What is the "Moose" worm and how can I protect myself from it?

Question

I have heard from others that there is a new worm called "moose". This actively targets and exploits home routers.

What are the effects of this exploit?

How can I protect myself from this?

Can I check if my router is vulnerable?

Answer 1

ESET released a report about the vulnerability here. Their key findings are:

• Linux/Moose targets consumer routers and modems including the hardware provided by Internet Service Providers (ISPs) to consumers
• The threat is built for deep network penetration spreading past firewalls
• It can eavesdrop on communications to and from devices connected behind the infected router, including desktops, laptops and mobile phones
• Moose runs a comprehensive proxy service (SOCKS and HTTP) that can be accessed only by a specific list of IP addresses
• The operators use the infected devices to perform social network fraud on Twitter, Facebook, Instagram, Youtube and more
• Moose can be configured to reroute router DNS traffic, which enables man-in-the-middle attacks from across the Internet
• It affects Linux-based embedded devices running on the MIPS and ARM architectures

If we look at how it spreads one statement is very important here:

Last but not least, this threat spreads only by compromising systems with weak or default credentials. No vulnerabilities are exploited by the malware. Although downplayed by system administrators, this attack vector has been effective at compromising a lot of Internet-connected systems. As FireEye recently stated: “Brute forcing credentials remains one of the top 10 most common ways an organization is first breached.
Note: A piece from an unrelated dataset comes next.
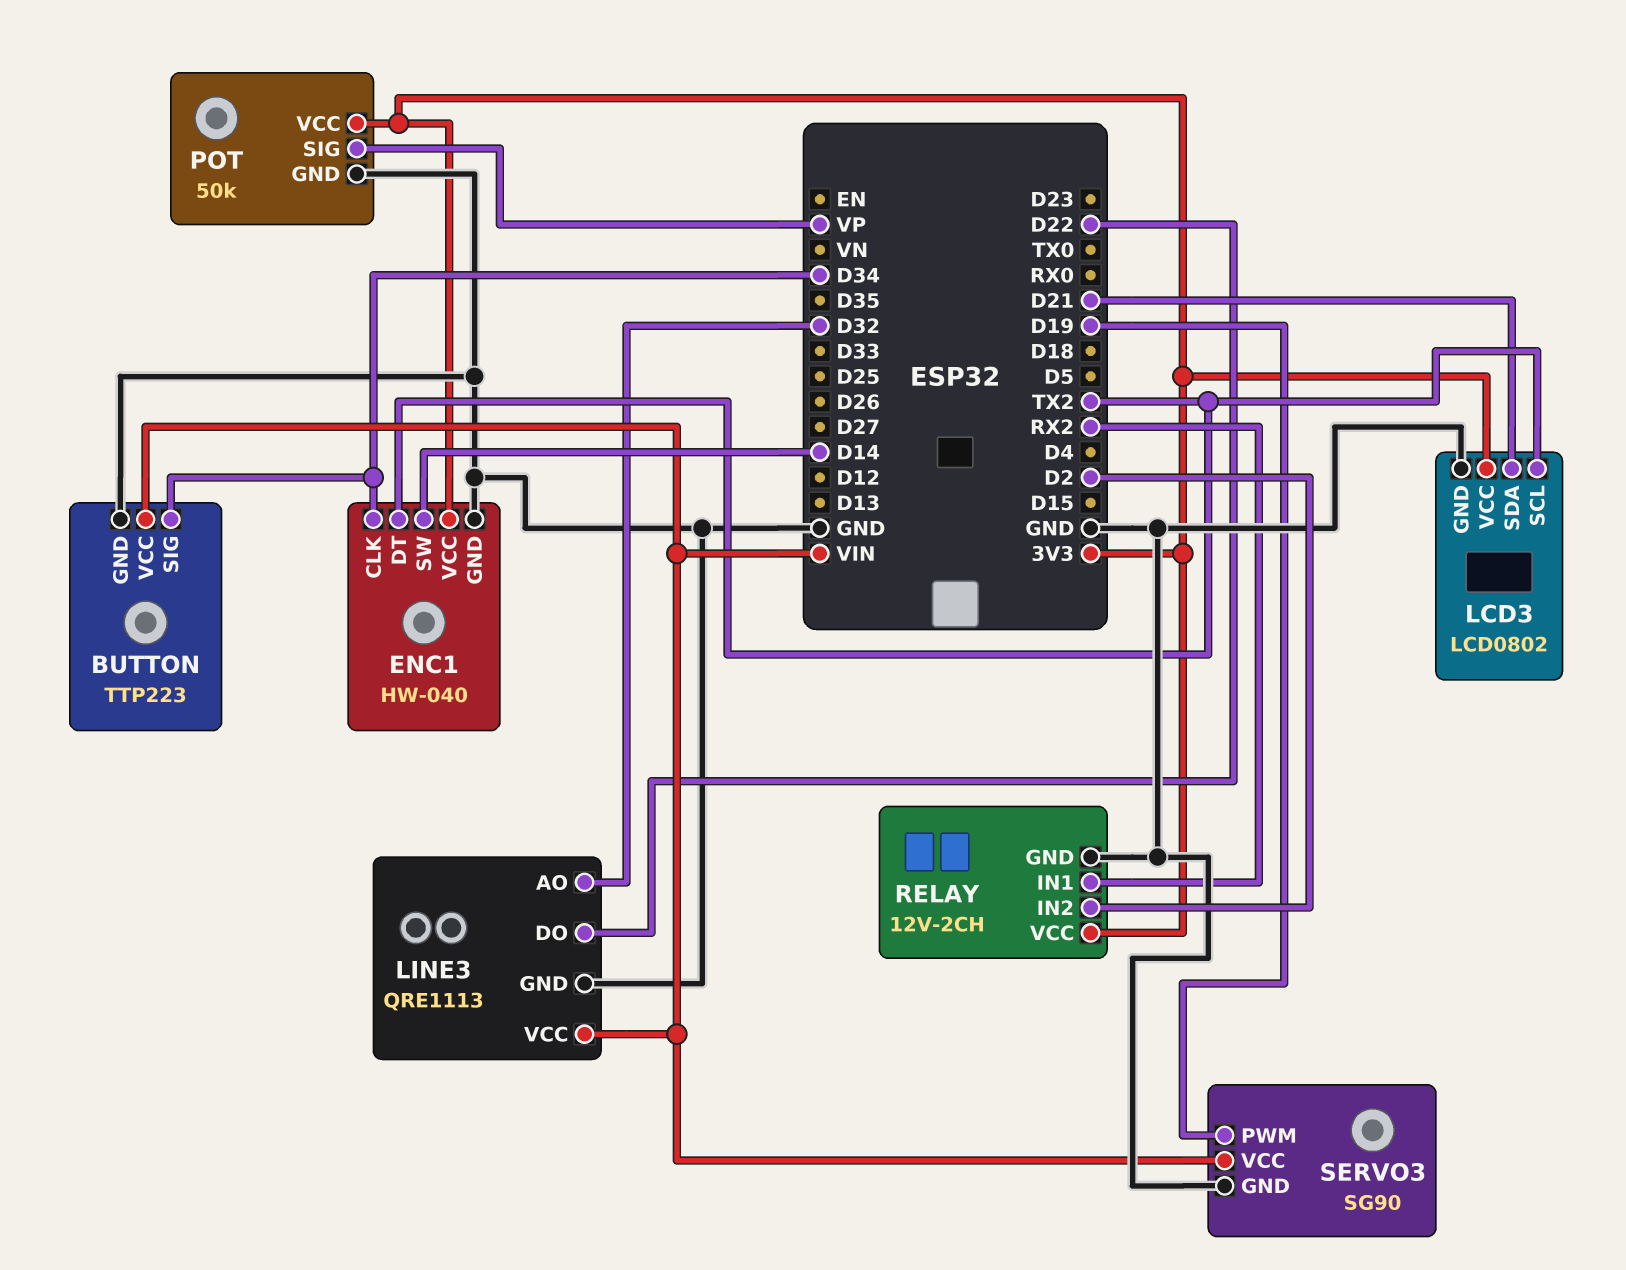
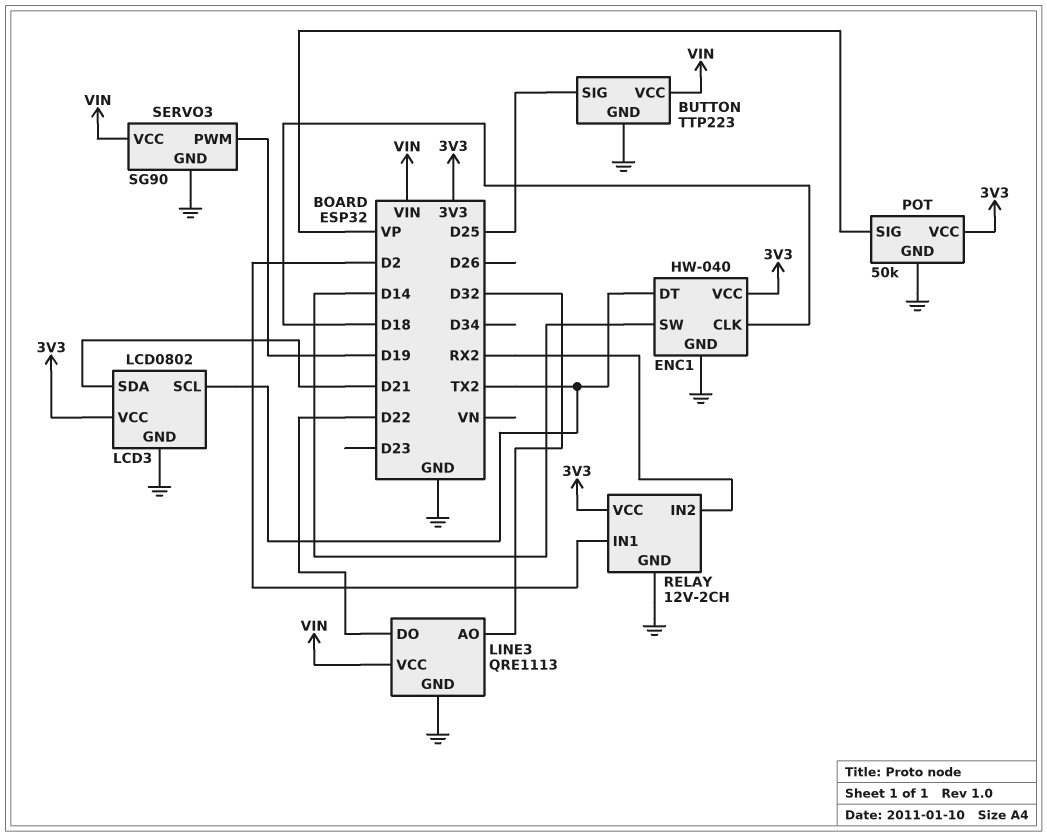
BUTTON pin SIG: D34 -> D25
ENC1 pin CLK: D34 -> D18
RELAY pin IN1: RX2 -> D2
RELAY pin IN2: D2 -> RX2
They have listed a some of the devices which may be affected:

Network equipment vendors

3Com, Alcatel-Lucent, Allied Telesis, Avaya, Belkin, Brocade, Buffalo, Celerity, Cisco, D-link, Enterasys, Hewlett-Packard, Huawei, Linksys, Mikrotik, Netgear, Meridian, Nortel, SpeedStream, Thomson, TP-Link, Zhone, ZyXEL

Appliances vendors

APC, Brother, Konica/Minolta, Kyocera, Microplex, Ricoh, Toshiba, Xerox

Internet of Things vendors

Hik Vision, Leviton

Indicators of compromise

If the credentials can be used via Telnet to login, if Telnet is enabled by default and if a shell access can be obtained by typing sh in the device’s prompt, then these are very good indicators that a device could be infected by Linux/Moose.

Prevention

Change default passwords on network equipment even if it is not reachable from the Internet. Disable Telnet login and use SSH where possible. Make sure that your router is not accessible from the Internet on ports 22 (SSH), 23 (Telnet), 80 (HTTP) and 443 (HTTPS). If you are unsure about how to perform this test, when you are at home, use the "common ports" scan from the ShieldsUP service from GRC.com. Make sure that the above mentioned ports receive a Stealth or Closed status. Running the latest firmware available from your embedded device vendor is also recommended.